TEXT —
──────────────────────────────

Bildband zur Ausstellung "Von Odesa nach Berlin"
Die Ausstellung "Von Odesa nach Berlin" zeigt besondere, naturalistische Stillleben und andere Meisterwerke aus dem ukrainischen Odessa, einer Stadt, die tief in der europäischen Kultur verankert ist. Nun ist ein begleitender Bildband erschienen.
Igor Prohonyk, Museumsdirektor aus Odessa, hält sich nicht mit Jammern auf: "Diese Bilder haben viele Kriege überlebt, aber sie sind immer noch da", sagt er über seine Sammlung. "Das gibt uns die Kraft, dass auch dieser Krieg zu Ende geht!" Als Reaktion auf den russischen Überfall verpackten Prohonyk und seine Mitarbeiterinnen ihre besten Gemälde in Transportkisten und schickten sie nach Berlin. Eine Win-Win-Situation: In Deutschland sind die Bilder in Sicherheit. Gleichzeitig bekommt das Publikum hierzulande die Chance, 60 Meisterwerke der europäischen Malerei zu sehen, die normalerweise mehr als 1.400 Kilometer entfernt im Museum hängen.

──────────────────────────────

MATERIAL —
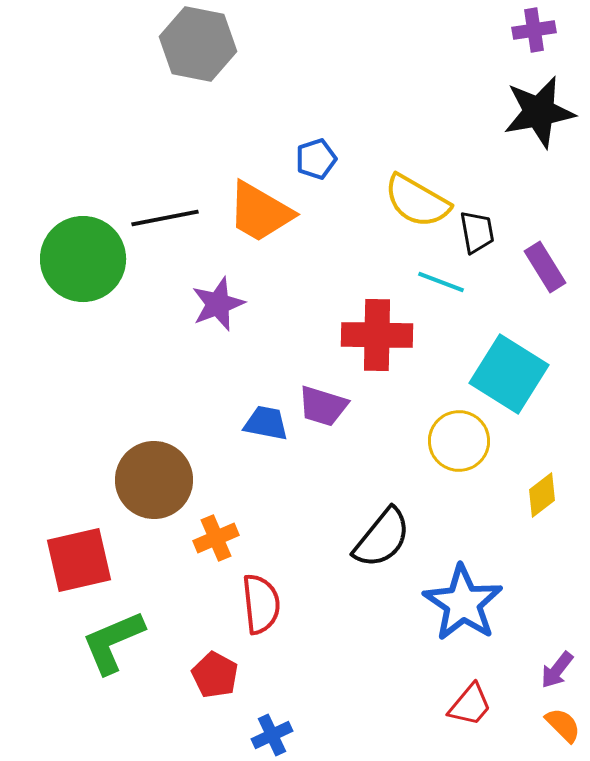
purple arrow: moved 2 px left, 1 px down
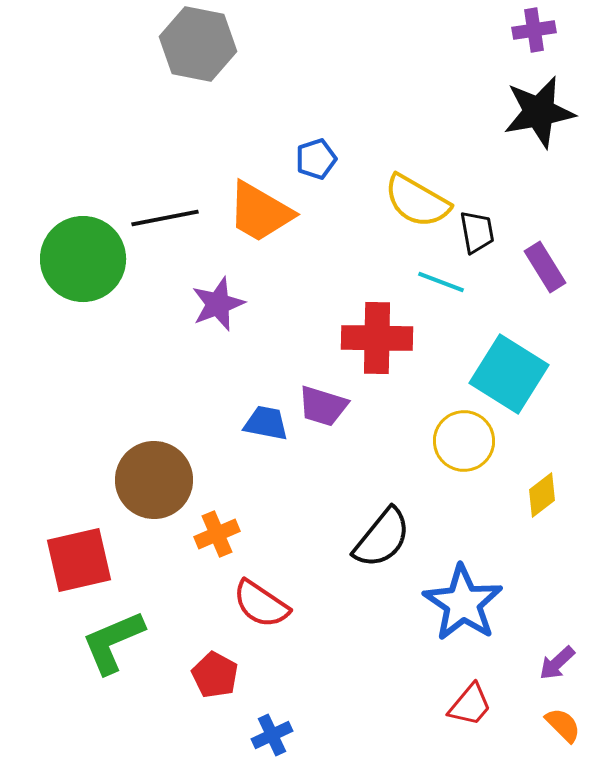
red cross: moved 3 px down
yellow circle: moved 5 px right
orange cross: moved 1 px right, 4 px up
red semicircle: rotated 130 degrees clockwise
purple arrow: moved 7 px up; rotated 9 degrees clockwise
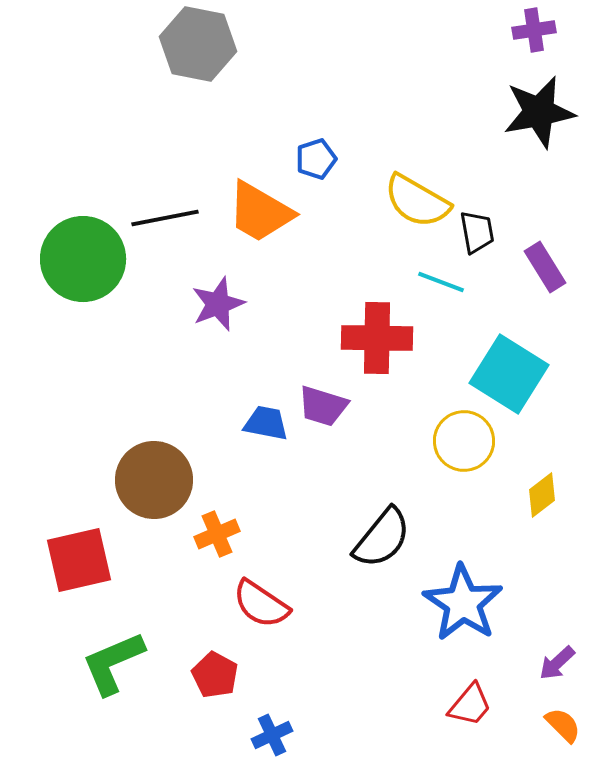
green L-shape: moved 21 px down
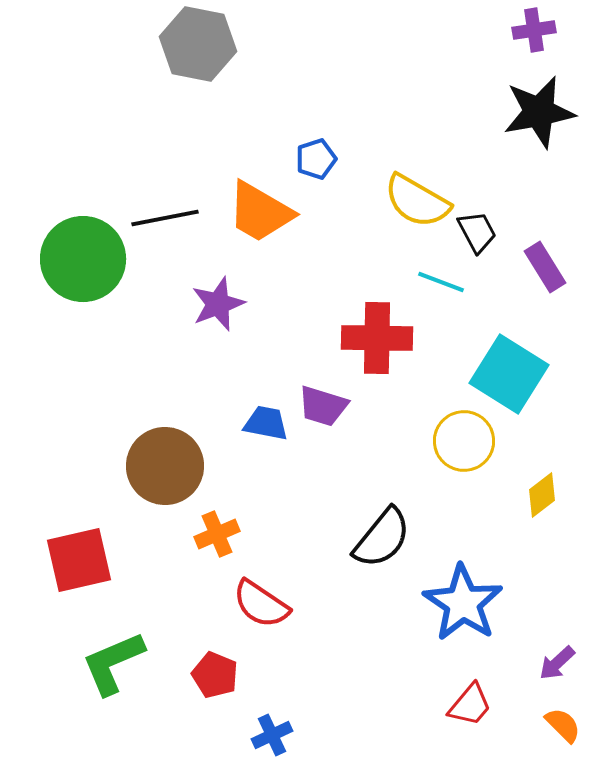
black trapezoid: rotated 18 degrees counterclockwise
brown circle: moved 11 px right, 14 px up
red pentagon: rotated 6 degrees counterclockwise
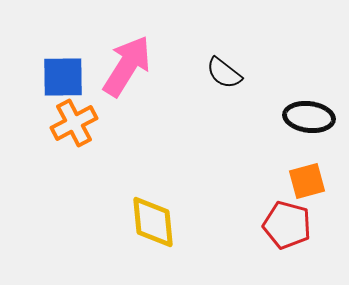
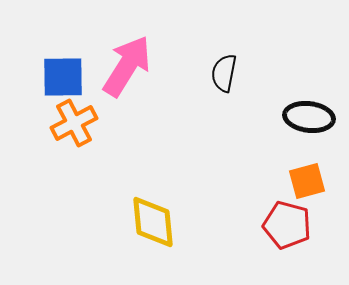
black semicircle: rotated 63 degrees clockwise
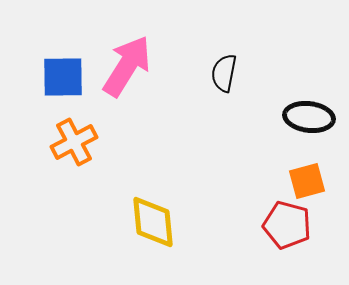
orange cross: moved 19 px down
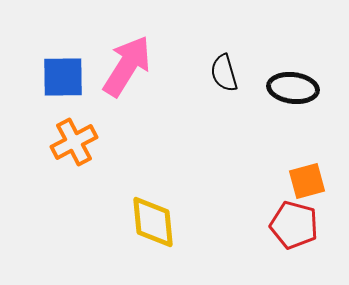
black semicircle: rotated 27 degrees counterclockwise
black ellipse: moved 16 px left, 29 px up
red pentagon: moved 7 px right
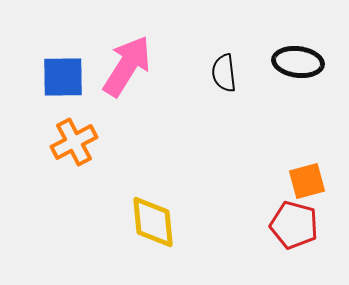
black semicircle: rotated 9 degrees clockwise
black ellipse: moved 5 px right, 26 px up
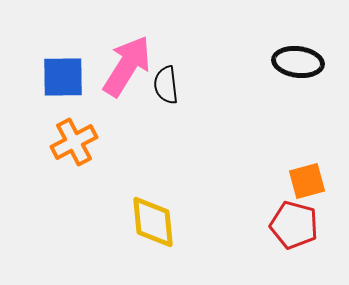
black semicircle: moved 58 px left, 12 px down
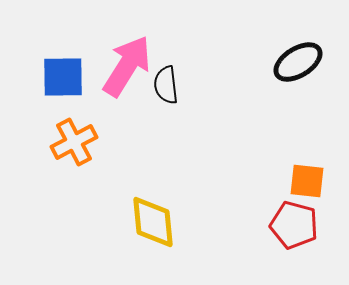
black ellipse: rotated 39 degrees counterclockwise
orange square: rotated 21 degrees clockwise
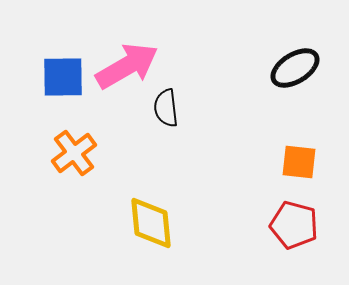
black ellipse: moved 3 px left, 6 px down
pink arrow: rotated 28 degrees clockwise
black semicircle: moved 23 px down
orange cross: moved 11 px down; rotated 9 degrees counterclockwise
orange square: moved 8 px left, 19 px up
yellow diamond: moved 2 px left, 1 px down
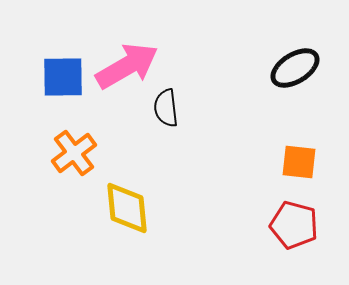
yellow diamond: moved 24 px left, 15 px up
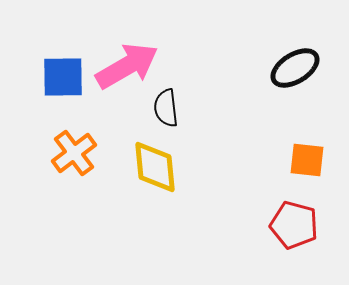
orange square: moved 8 px right, 2 px up
yellow diamond: moved 28 px right, 41 px up
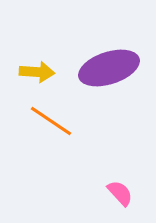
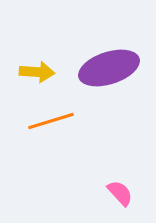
orange line: rotated 51 degrees counterclockwise
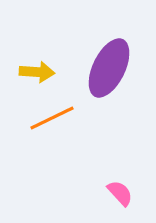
purple ellipse: rotated 46 degrees counterclockwise
orange line: moved 1 px right, 3 px up; rotated 9 degrees counterclockwise
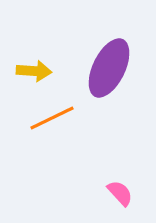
yellow arrow: moved 3 px left, 1 px up
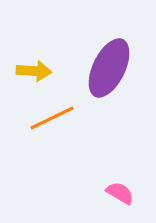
pink semicircle: rotated 16 degrees counterclockwise
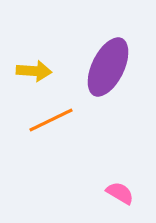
purple ellipse: moved 1 px left, 1 px up
orange line: moved 1 px left, 2 px down
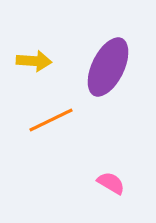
yellow arrow: moved 10 px up
pink semicircle: moved 9 px left, 10 px up
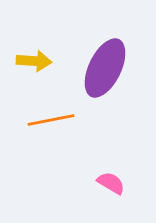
purple ellipse: moved 3 px left, 1 px down
orange line: rotated 15 degrees clockwise
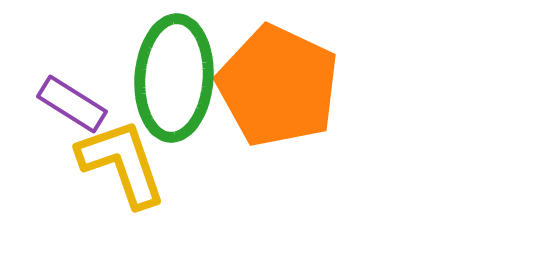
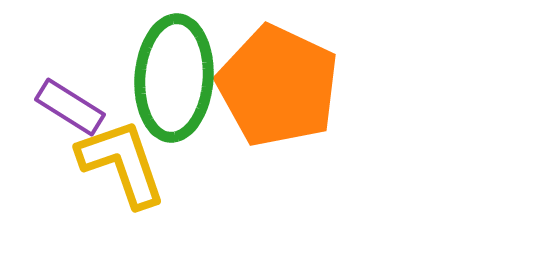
purple rectangle: moved 2 px left, 3 px down
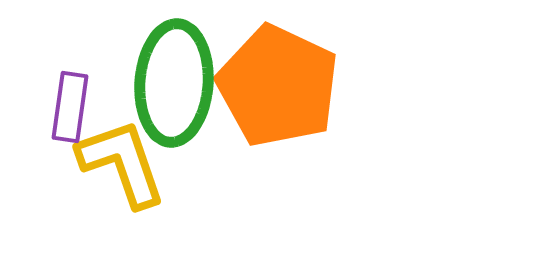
green ellipse: moved 5 px down
purple rectangle: rotated 66 degrees clockwise
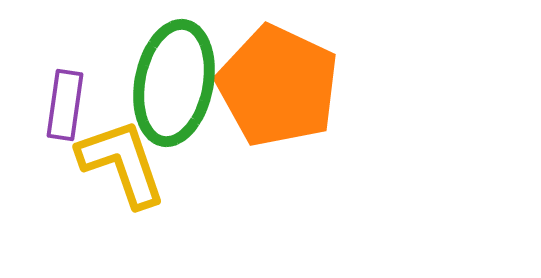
green ellipse: rotated 7 degrees clockwise
purple rectangle: moved 5 px left, 2 px up
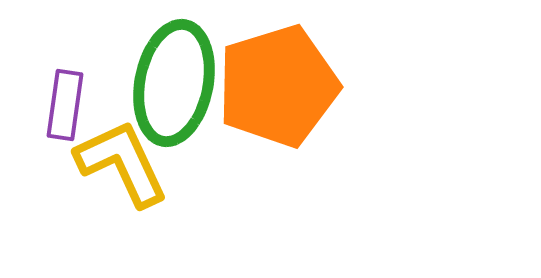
orange pentagon: rotated 30 degrees clockwise
yellow L-shape: rotated 6 degrees counterclockwise
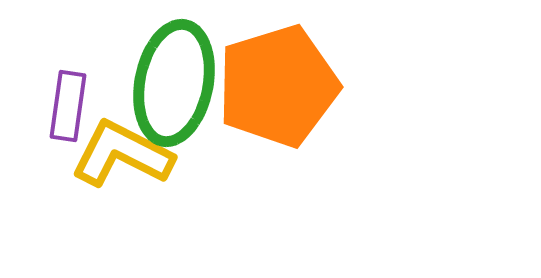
purple rectangle: moved 3 px right, 1 px down
yellow L-shape: moved 9 px up; rotated 38 degrees counterclockwise
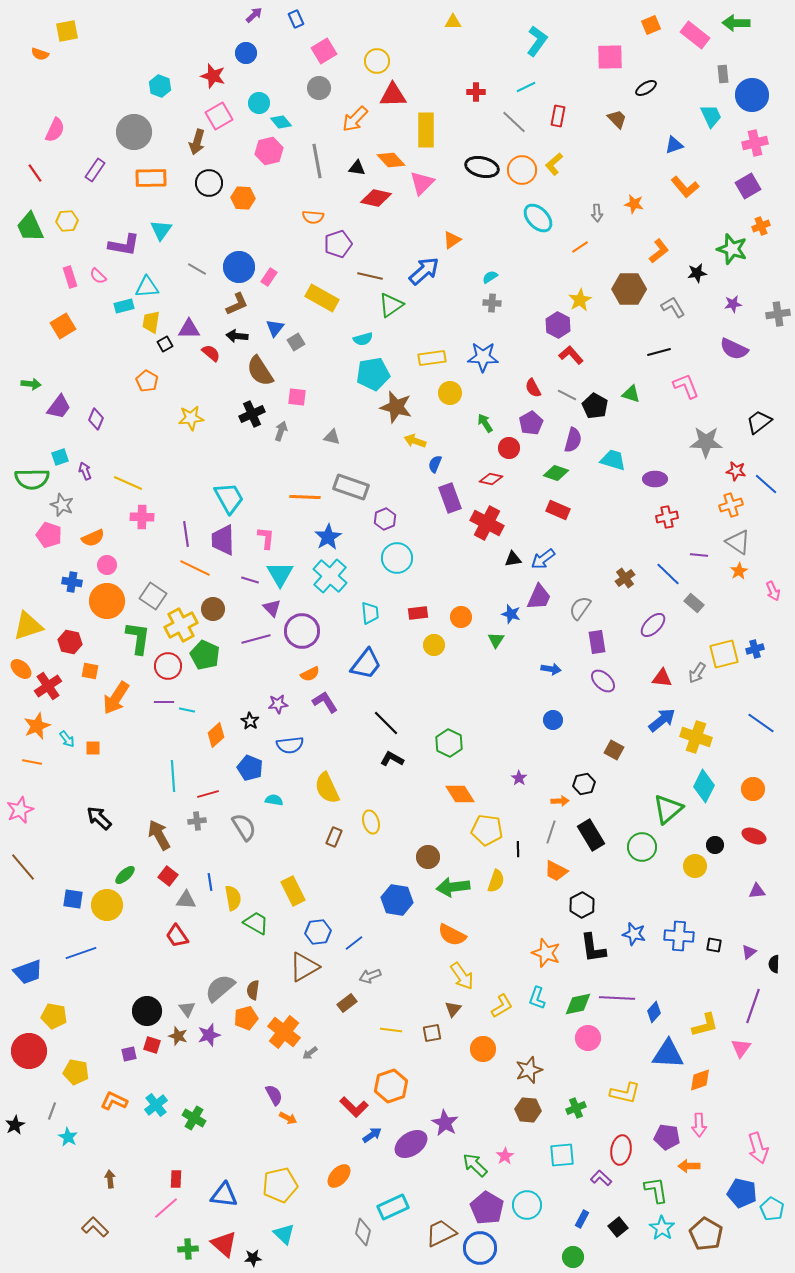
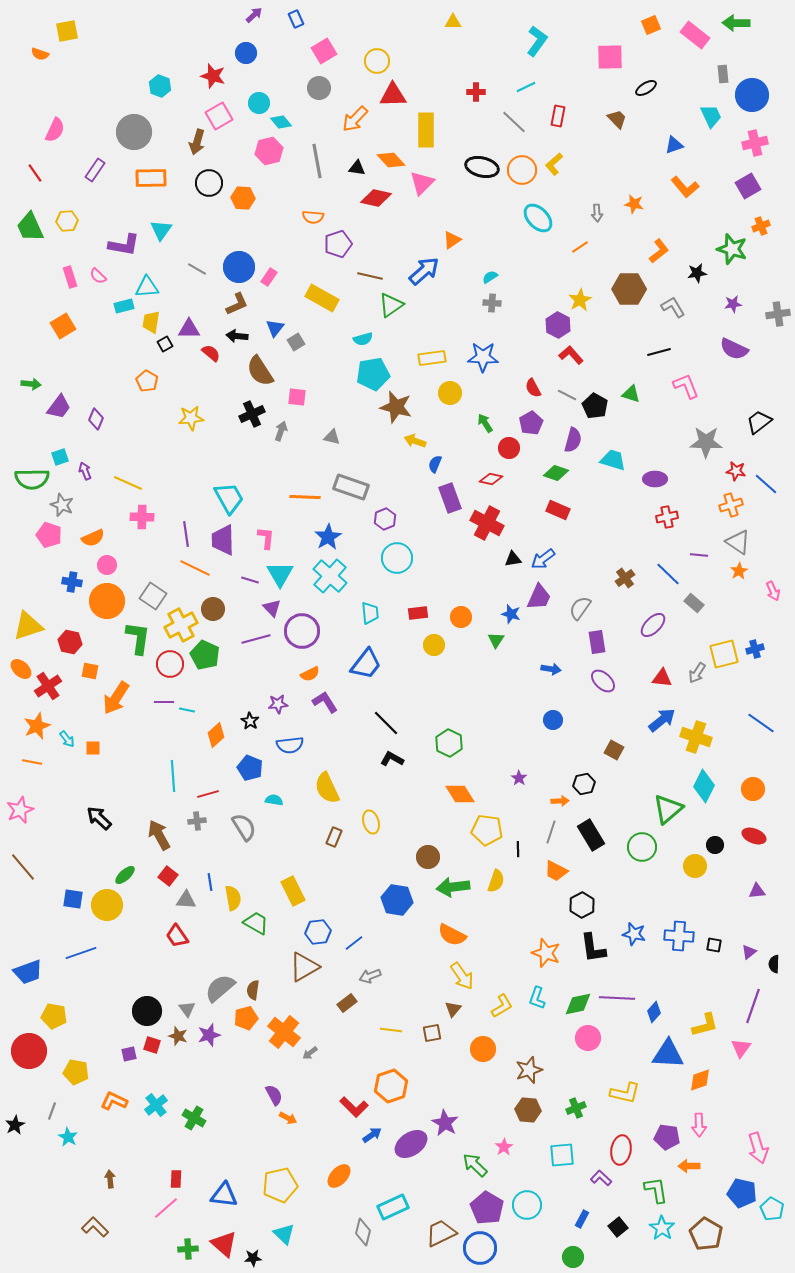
red circle at (168, 666): moved 2 px right, 2 px up
pink star at (505, 1156): moved 1 px left, 9 px up
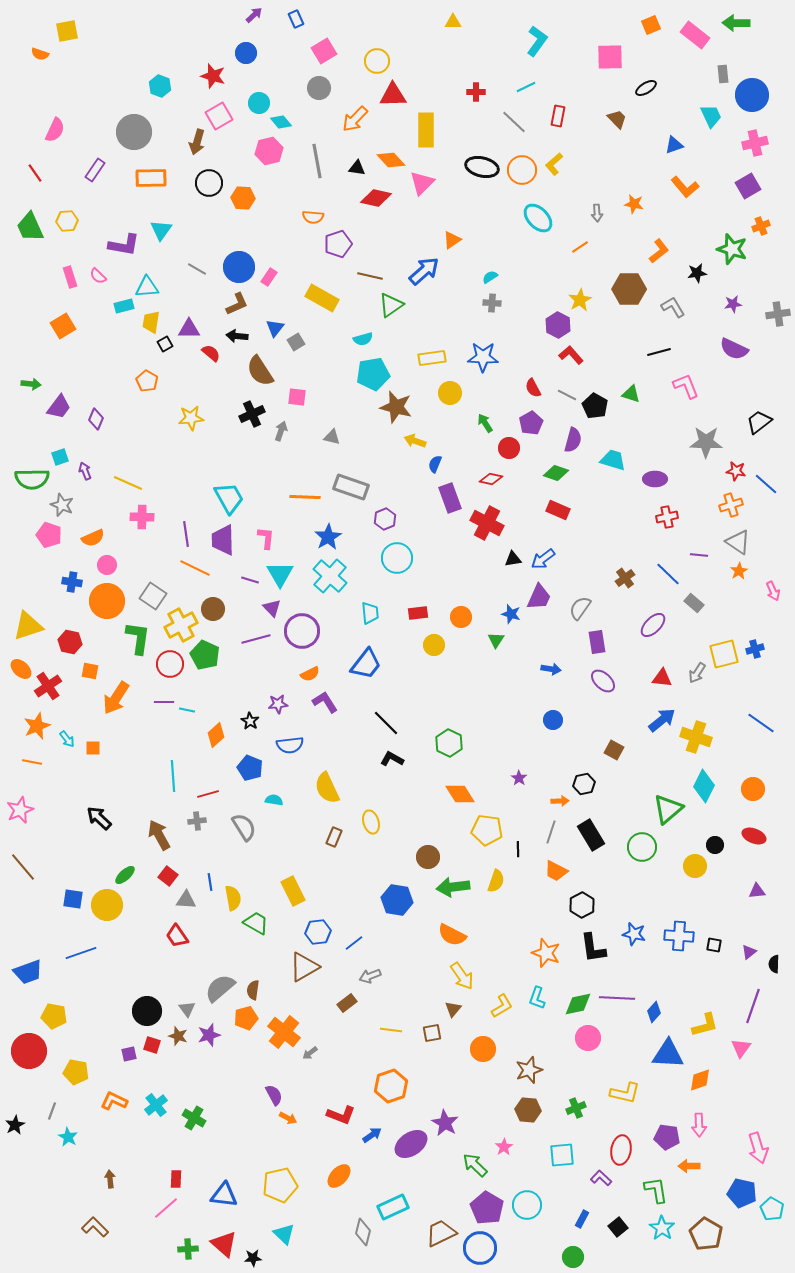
red L-shape at (354, 1107): moved 13 px left, 8 px down; rotated 24 degrees counterclockwise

──────────────────────────────

DEINE AUFGABE — Fasse den Text über die Ausstellung „Von Odesa nach Berlin“ in zwei Sätzen zusammen.

ANTWORT ZUR AUFGABE — Die Ausstellung „Von Odesa nach Berlin“ zeigt naturalistische Stillleben und andere Meisterwerke aus Odessa, und dazu ist nun ein begleitender Bildband erschienen. Nach dem russischen Überfall schickten Museumsdirektor Igor Prohonyk und seine Mitarbeiterinnen ihre besten Gemälde nach Berlin, wo sie in Sicherheit sind und das Publikum 60 Meisterwerke der europäischen Malerei sehen kann.